Personaliseren op basis van cliënt- en systeemkenmerken gebeurt natuurlijk al volop in de praktijk, door bekwame professionals. Veel cliënten blijken echter niet de hulp aangeboden te krijgen die het meest effectief is (zie bijvoorbeeld recente evaluatie Jeugdwet). Bestaande vertalingen van kennis voor de praktijk in databanken en richtlijnen worden nog niet optimaal benut, mogelijk omdat hierin juist een concrete vertaling ontbreekt naar de keuze bij welke specifieke kenmerken van een concreet cliënt(systeem) gebruik kan worden gemaakt van welke kernelementen in welke interventies. De Keuzehulp is ontwikkeld om juist heel concreet (vaak tot aan voorbeelden van handige zinnen in gesprekken aan toe) te verhelderen hoe je in praktijk samen kan beslissen op basis van de huidige kennis.

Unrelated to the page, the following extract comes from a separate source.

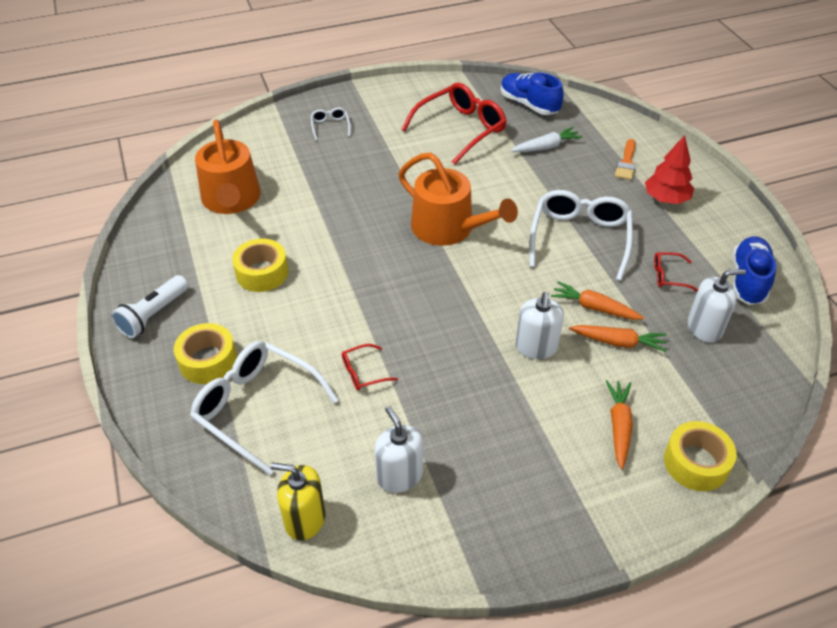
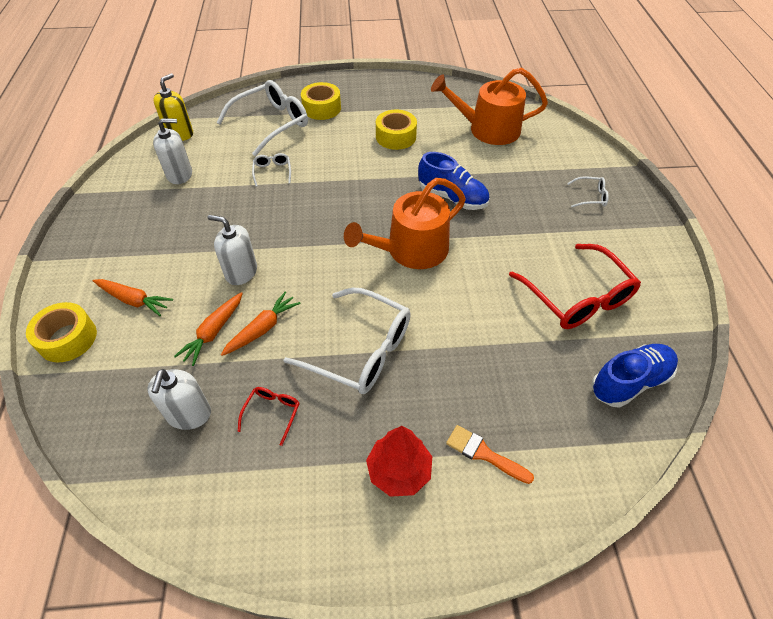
camera: 105 degrees right, 5 degrees up
white flashlight [111,275,188,338] -> none
red glasses [342,344,398,390] -> white glasses [252,153,291,187]
white carrot [511,127,583,152] -> none
blue shoe [732,236,776,305] -> blue shoe moved to [418,152,489,210]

De Keuzehulp kan professionals zo helpen bestaande kennis beter te benutten bij individuele cliëntsystemen. Uit eerste ervaringen en gebruikersonderzoek met een ‘beslisboom’ en ‘werkkaarten’ in de Richtlijn Ernstige Gedragsproblemen is gebleken dat een dergelijke Keuzehulp besluitvorming van professionals met cliënten verbetert en graag door hen gebruikt wordt. Zij geven aan betere keuzes te maken, door het inzichtelijke keuzeproces tot meer door gezin en professionals samengedragen keuzes te komen en beter in te zien aan welke expertise bij professionals behoefte is gezien de problematiek van cliënten (Eenshuistra e.a., 2021). Hoewel deze beslisboom voor externaliserende problemen allicht niet 1 op 1 direct model kan staan voor andere psychosociale problemen boden de positieve ervaringen met de beslisboom voldoende basis om een breder toepasbare keuzehulp te ontwikkelen, waarbij mogelijk voor sommige problematiek op exact dezelfde wijze wordt gewerkt en bij andere problematieken een andere koppeling tussen kenmerken van cliënten en benodigde hulp wordt gemaakt.

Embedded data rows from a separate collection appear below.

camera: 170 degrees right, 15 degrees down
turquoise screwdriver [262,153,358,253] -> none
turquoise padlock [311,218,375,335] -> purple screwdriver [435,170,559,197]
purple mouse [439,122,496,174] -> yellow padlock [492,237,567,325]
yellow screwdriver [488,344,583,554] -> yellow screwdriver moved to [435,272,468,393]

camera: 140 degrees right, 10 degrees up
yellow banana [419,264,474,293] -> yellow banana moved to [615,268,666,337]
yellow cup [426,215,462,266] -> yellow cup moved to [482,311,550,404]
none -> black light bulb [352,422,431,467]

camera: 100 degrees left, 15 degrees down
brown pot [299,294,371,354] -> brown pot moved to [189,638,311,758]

Kernelementen EN Interventies
Idealiter zouden wij precies weten welk kernelement welke kinderen en gezinnen helpt. Hoeveel we weten over de effecten van kernelementen en interventies verschilt echter helaas (nog) sterk per type problematiek. Op dit moment is er veelal (nog) onvoldoende evidentie voor de effectiviteit van losse kernelementen en zijn alleen nog effecten bewezen van complete interventies, die bestaan uit systematische combinaties van meerdere kernelementen. Verandering in deze effectieve interventies lijkt veelal alleen te worden bereikt door een combinatie van meerdere kernelementen in een omvattende structuur, maar tegelijkertijd is onbekend of alle elementen in deze interventies wel even noodzakelijk zijn om het gewenste effect te bereiken. Professionals zullen dan ook per geval een afweging moeten kunnen maken tussen het (kostbare) inzetten van complete interventies met sterk bewijs of het (eerst) inzetten van (eenvoudiger en sneller uitvoerbare) losse kernelementen met een grotere mate van onzekerheid over effecten.
Om deze keuze voor professionals te faciliteren zijn in de Keuzehulp eenvoudig zowel kernelementen en interventies als de mate van evidentie daarvoor te zien doordat grafisch aan te geven op welke verklarende factoren welke kernelementen aangrijpen en in welke interventies deze kernelementen zijn opgenomen, waarbij voor de complete interventies de mate van (on)zekerheid over effectiviteit grafisch is weergegeven.
Op basis van bovenstaande uitgangspunten volgt de Keuzehulp zes logische stappen :
1) Wat zijn de ernst en aard van de problematiek? Welke doelen willen wij (professional en gezin) bereiken?
2) Welke factoren (b)lijken het ontstaan en voortduren van deze problematiek te verklaren?
3) Welke kernelementen grijpen aan op deze verklarende factoren?
4) Hoe sterk is de evidentie voor effectiviteit van ieder van deze losse kernelementen?
5) Welke interventie bevat deze voor dit cliëntsysteem passende kernelementen, en heeft de sterkste evidentie voor effectiviteit?
De Keuzehulp is gebaseerd op een combinatie van wetenschappelijke kennis, praktijkkennis en ervaringskennis.